-- Request --
Starting with the line that contains "pose: elev=135.4 azim=132.3" and continuing through the line that contains "Dot at: (319, 324)", present those lines of the data below as a numbered list, omitting any blank lines.

[Recorded data]
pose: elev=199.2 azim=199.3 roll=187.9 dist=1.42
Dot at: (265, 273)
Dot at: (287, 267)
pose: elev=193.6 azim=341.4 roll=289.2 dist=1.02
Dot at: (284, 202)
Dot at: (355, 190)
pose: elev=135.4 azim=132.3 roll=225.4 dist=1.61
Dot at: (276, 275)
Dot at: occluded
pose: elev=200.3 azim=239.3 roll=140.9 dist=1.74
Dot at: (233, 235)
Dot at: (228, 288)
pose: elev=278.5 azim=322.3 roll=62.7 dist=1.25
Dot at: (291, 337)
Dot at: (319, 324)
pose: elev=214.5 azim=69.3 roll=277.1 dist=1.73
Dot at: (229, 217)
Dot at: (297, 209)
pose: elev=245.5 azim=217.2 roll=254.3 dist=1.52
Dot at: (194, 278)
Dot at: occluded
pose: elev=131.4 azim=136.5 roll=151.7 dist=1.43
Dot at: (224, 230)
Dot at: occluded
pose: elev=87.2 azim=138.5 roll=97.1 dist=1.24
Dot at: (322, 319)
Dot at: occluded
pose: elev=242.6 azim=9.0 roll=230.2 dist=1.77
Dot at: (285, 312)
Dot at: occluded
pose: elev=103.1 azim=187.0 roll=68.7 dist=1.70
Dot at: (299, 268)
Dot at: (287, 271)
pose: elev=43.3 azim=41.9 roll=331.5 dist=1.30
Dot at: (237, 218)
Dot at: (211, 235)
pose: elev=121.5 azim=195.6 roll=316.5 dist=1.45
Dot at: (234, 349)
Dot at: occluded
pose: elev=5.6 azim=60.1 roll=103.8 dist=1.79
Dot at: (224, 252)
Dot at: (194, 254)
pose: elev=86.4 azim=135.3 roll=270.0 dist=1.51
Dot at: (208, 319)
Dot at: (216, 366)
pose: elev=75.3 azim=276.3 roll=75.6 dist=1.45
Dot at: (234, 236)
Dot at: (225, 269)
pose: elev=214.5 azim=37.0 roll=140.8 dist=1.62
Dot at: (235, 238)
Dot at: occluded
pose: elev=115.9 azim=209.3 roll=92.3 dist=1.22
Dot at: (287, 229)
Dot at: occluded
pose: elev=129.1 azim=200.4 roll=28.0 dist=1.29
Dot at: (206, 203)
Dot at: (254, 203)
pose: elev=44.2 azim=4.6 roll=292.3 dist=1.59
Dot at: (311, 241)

-- Answer to this exercise --
1. pose: elev=135.4 azim=132.3 roll=225.4 dist=1.61
2. Dot at: (276, 275)
3. Dot at: occluded
4. pose: elev=200.3 azim=239.3 roll=140.9 dist=1.74
5. Dot at: (233, 235)
6. Dot at: (228, 288)
7. pose: elev=278.5 azim=322.3 roll=62.7 dist=1.25
8. Dot at: (291, 337)
9. Dot at: (319, 324)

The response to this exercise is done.